Только по делу. Я рад тебя видеть, рад тебя видеть в добром здравии... Хотя вначале там, в электричке, ты показался мне слегка пошатнувшимся.
— А я и есть пошатнувшийся.
— Это хорошо.
— Да? — удивился Евлентьев.
— Это хорошо, что ты можешь об этом говорить спокойно и твердо. Значит, не так уж ты и пошатнулся. Это я имел в виду.
— Как скажешь. Гена, как скажешь, — повторил Евлентьев. — Прекрасная осетрина, не правда ли?
— Кончай обижаться. Мы сюда пришли не осетрину есть. Она и в других местах не хуже. Речь о другом. Есть предложение... Я выплачиваю тебе ежемесячно миллион. Но со своей торговлей ты заканчиваешь. Прекращаешь шататься по электричкам.
— Отныне и навсегда?
— Да, вот с этой самой минуты.
— Но твой миллион, наверное, меня к чему-то обязывает?
— Конечно. Я ведь знаю, что сыр бывает бесплатным только в мышеловке. И ты тоже это знаешь.
— Знаю. Надеюсь, дело не дойдет до убийств? — улыбнулся Евлентьев.

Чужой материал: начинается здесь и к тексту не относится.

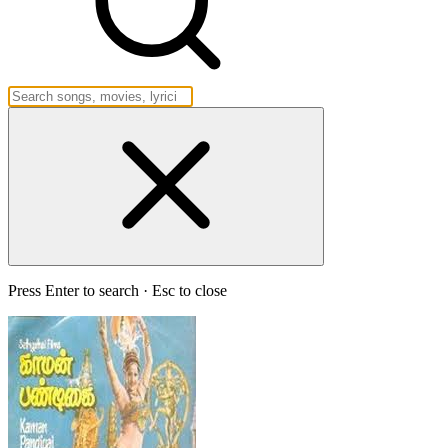
Press Enter to search · Esc to close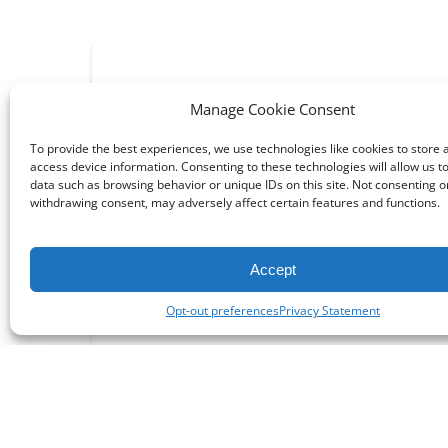
Manage Cookie Consent
To provide the best experiences, we use technologies like cookies to store 
access device information. Consenting to these technologies will allow us t
data such as browsing behavior or unique IDs on this site. Not consenting o
withdrawing consent, may adversely affect certain features and functions.
Things To Do
Accept
Opt-out preferences
Privacy Statement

— И я надеюсь, — ответил Самохин, но без улыбки. Он остро, в упор глянул на Евлентьева, и его худощавое лицо напряглось. — Поручения будут несложные. Суть их заключается в том, что тебя никто не должен знать. Ты не входишь ни в банковские, ни в криминальные, ни в какие другие круги. Живешь своей жизнью, общаешься со своей девушкой...
— Откуда ты знаешь о моей девушке?
— Ничего я о ней не знаю. Просто посмотрев на тебя сейчас вот, я решил, что здесь не обошлось без женских усилий... Вот и все. Итак, тебя никто не знает, никто даже не догадывается, что ты у меня есть. Эти деньги не проходят ни по одной статье, тебе не придется нигде расписываться, отчитываться за них. Нигде, никому, никогда, даже своей девочке ты ничего не говоришь обо мне. Не просто обо мне, а еще круче — меня нет. Ни в каком виде. Никто от меня не знает, что ты есть, никто не знает от тебя, что есть я. Поэтому я сказал, что мы с тобой здесь больше не увидимся.
— И когда начинаются наши игры?
— Игры уже закончились, — Самохин вынул из кармана плоский бумажник из тонкой кожи, вынул две полумиллионные купюры и положил их на белую скатерть перед Евлентьевым. Тот легко взял их, но из простого любопытства, ему не приходилось до этого держать в руках полмиллиона одной бумажкой.
— Спрячь! — сказал Самохин, опасливо оглянувшись.
И Евлентьеву ничего не оставалось, как быстро сунуть деньги в карман пиджака. Мимо них прошел официант с каменным лицом. Он, видимо, ждал заказа, но опять Самохин пропустил его, не подозвав. Евлентьев сунул было руку в карман, чтобы вынуть деньги и вернуть их, но Самохин остановил его.
— Не надо, старик. Не надо. Возьми себя в руки.
— Я? — удивился Евлентьев. — Я в порядке.
— Вот и хорошо. У нас заметано?
— Пусть так, — согласился Евлентьев после некоторого колебания. — Но если задание не будет вписываться в мои представления о добре и зле...
— Ты просто не будешь его выполнять.